Manually triggered devices may also be used to provide negative feedback for barking, or to try to stop the dog doing something that they shouldn’t – such as digging, chewing, or scavenging.
Dog owners who use electric shock collars on their dogs regularly would probably argue that they are effective – but ultimately, the evidence does not support this. Using pain or discomfort to provide feedback to a dog for their actions is known as negative reinforcement – and up until a few decades ago, this was generally the most widely used method of training dogs in the UK.
However, providing negative feedback as punishment rather than positive feedback as a reward is much less effective when it comes to training a happy, confident dog that works hard to please, and instead, is likely to result in a fearful, confused dog whose natural responses and behaviours are greatly limited.
Today, all responsible, experienced dog trainers use a form of positive reinforcement dog training – not only because this is more rewarding for both dog and owner, but because it is more effective too when it comes to teaching skills and curbing unwanted behaviours.

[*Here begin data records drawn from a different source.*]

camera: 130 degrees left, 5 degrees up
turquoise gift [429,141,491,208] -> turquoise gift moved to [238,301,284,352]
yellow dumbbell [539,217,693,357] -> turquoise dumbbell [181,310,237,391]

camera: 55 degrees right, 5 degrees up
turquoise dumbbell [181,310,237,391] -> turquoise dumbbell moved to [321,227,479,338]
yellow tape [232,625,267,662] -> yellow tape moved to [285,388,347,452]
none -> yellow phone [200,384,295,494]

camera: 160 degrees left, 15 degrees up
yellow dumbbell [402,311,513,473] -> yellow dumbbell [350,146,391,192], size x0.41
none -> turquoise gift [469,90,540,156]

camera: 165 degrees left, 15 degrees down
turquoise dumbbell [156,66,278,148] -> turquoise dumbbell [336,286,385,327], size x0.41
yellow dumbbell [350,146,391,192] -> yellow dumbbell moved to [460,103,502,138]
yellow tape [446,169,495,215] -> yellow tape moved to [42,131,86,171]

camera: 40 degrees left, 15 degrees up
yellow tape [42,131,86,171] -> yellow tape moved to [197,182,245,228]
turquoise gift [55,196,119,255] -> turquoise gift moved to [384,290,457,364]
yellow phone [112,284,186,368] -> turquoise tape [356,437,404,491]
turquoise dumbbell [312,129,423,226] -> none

Electric shock collars are designed to cause the dog pain when they are activated – even though this pain is designed to be brief and not extreme. However, using electric shock collars on your dog is not without risks, and overuse of the collar, a shock that is too strong, or a collar used on a very small dog can potentially cause physical harm as well as emotional distress.
They are also apt to make the dog fearful of their collar, which has further implications for the dog’s training and management that remain long after use of a shock collar is discontinued.

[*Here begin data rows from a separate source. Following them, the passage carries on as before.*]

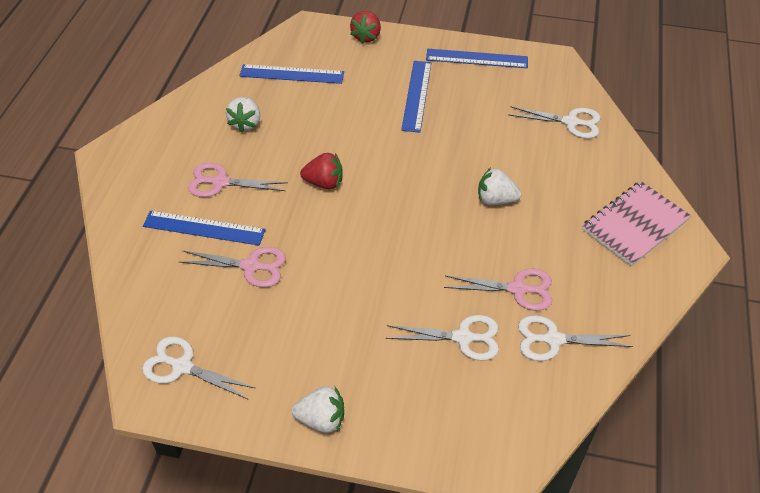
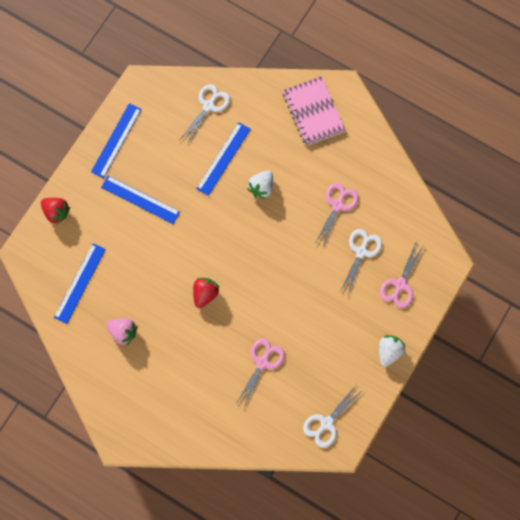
camera: 70 degrees left, 25 degrees up
blue ruler [143,211,266,246] -> blue ruler moved to [196,122,251,196]
pink scissors [188,163,288,197] -> pink scissors moved to [380,243,424,308]
white strawberry [226,97,260,133] -> pink strawberry [106,318,137,346]
white scissors [518,315,633,361] -> none

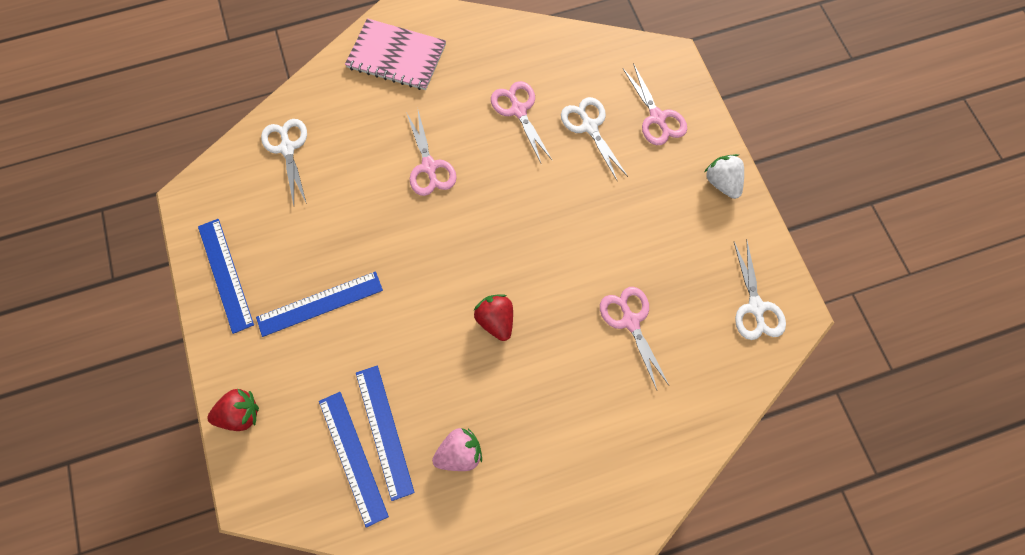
camera: 50 degrees left, 5 degrees down
blue ruler [196,122,251,196] -> blue ruler moved to [356,365,415,501]
white strawberry [247,170,273,199] -> pink scissors [406,111,456,196]

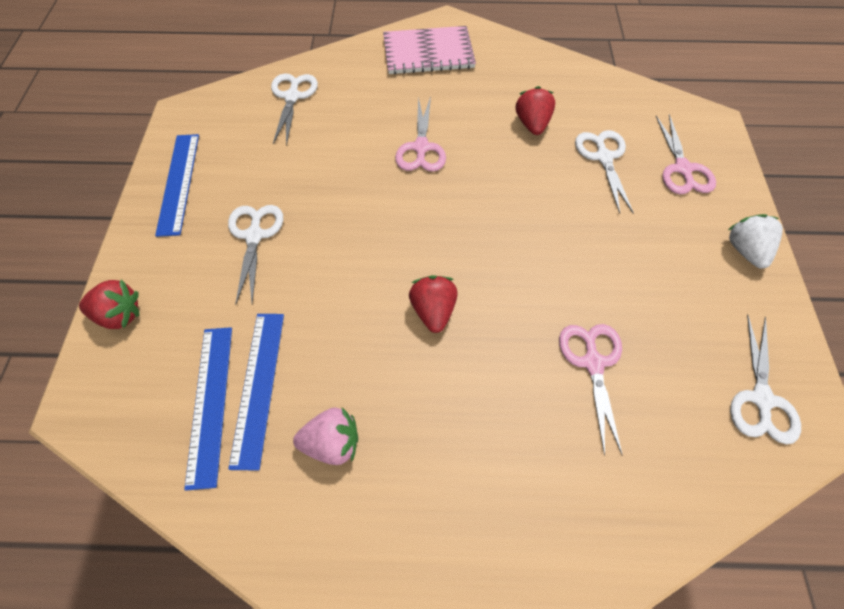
camera: 20 degrees right, 10 degrees down
blue ruler [256,272,383,337] -> white scissors [228,205,283,305]
pink notebook [345,18,446,90] -> pink notebook turned 45 degrees counterclockwise [383,26,476,74]
pink scissors [491,81,553,163] -> red strawberry [516,86,555,135]

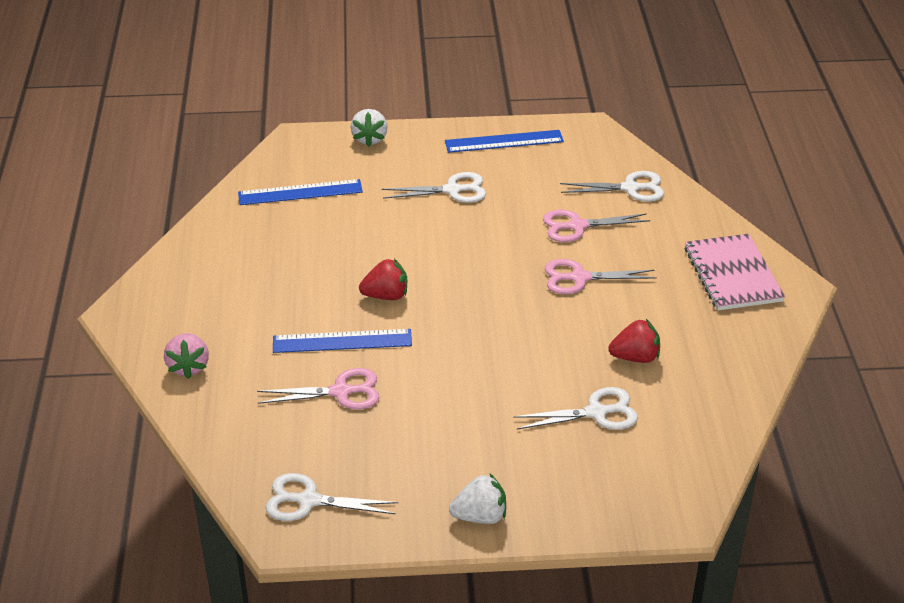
camera: 85 degrees right, 20 degrees down
red strawberry [79,280,140,329] -> white strawberry [351,109,388,147]
blue ruler [228,314,284,471] -> blue ruler moved to [273,329,412,353]
pink strawberry [293,408,358,465] -> pink strawberry moved to [164,333,209,379]
pink scissors [656,114,716,194] -> pink scissors moved to [543,210,650,242]

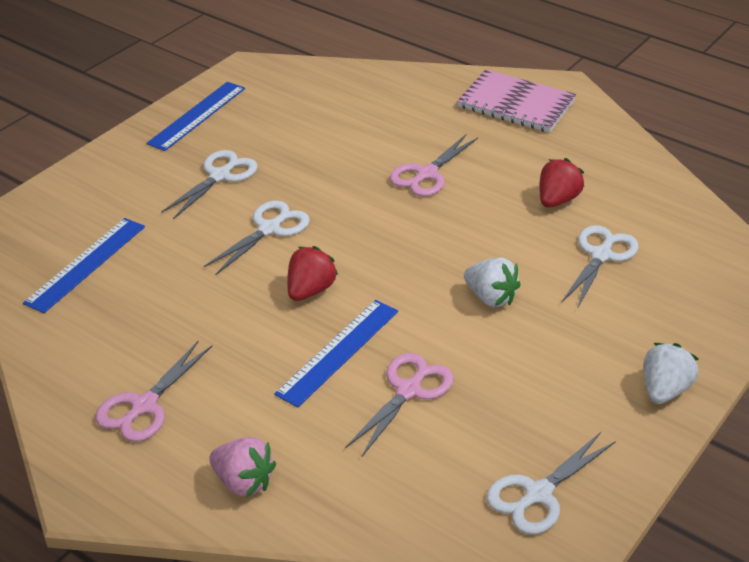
camera: 50 degrees left, 0 degrees up
white strawberry [351,109,388,147] -> white strawberry moved to [464,257,521,307]
pink scissors [543,210,650,242] -> pink scissors moved to [95,341,212,442]
white scissors [560,171,664,202] -> white scissors moved to [203,201,310,275]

The core of the debate over the use of electric shock collars for dogs is based on this very question – are electric shock collars humane? Using a shock collar deliberately causes pain and distress to the animal in question, which in most people’s books, is the very definition of inhumane – and also why there are such strong objections to the use of collars of this type.
After all, it is not considered to be acceptable to beat or physically hurt a dog in other ways, and simply because the pain involved in this instance is packaged up under the heading of a training aid does not negate the impact that is has on the dog in question.

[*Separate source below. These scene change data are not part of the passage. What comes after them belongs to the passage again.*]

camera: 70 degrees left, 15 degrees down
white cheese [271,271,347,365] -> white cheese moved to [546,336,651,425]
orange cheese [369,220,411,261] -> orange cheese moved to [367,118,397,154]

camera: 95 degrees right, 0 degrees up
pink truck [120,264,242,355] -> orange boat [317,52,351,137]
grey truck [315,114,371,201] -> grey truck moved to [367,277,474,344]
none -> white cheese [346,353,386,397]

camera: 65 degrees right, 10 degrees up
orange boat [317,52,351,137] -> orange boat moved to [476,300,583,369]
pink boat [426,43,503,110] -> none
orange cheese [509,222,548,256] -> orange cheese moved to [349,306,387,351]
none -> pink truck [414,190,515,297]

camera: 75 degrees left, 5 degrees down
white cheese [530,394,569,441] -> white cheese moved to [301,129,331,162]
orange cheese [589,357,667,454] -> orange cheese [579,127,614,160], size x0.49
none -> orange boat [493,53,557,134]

The government has just taken its first step to outlawing electric shock collars in England, by opening a public consultation into their usage. This is the beginning of the process required to introduce a new law or change an existing law in the UK – and it gives the general public their chance to weigh in and have their say on the matter.
As mentioned, electric shock collars for dogs are already banned in Wales, and Scotland too is taking steps to ban collars of this type – but in England, we’re not quite there yet.
The opinions of the public will be factored into the government’s ultimate decision – and you only have a limited amount of time to register your views and make your opinion count.
Remember, the consultation closes on the 27th April 2018, so you only have a short window of opportunity to make your views count – and help to outlaw the use of electric shock collars for pets in England.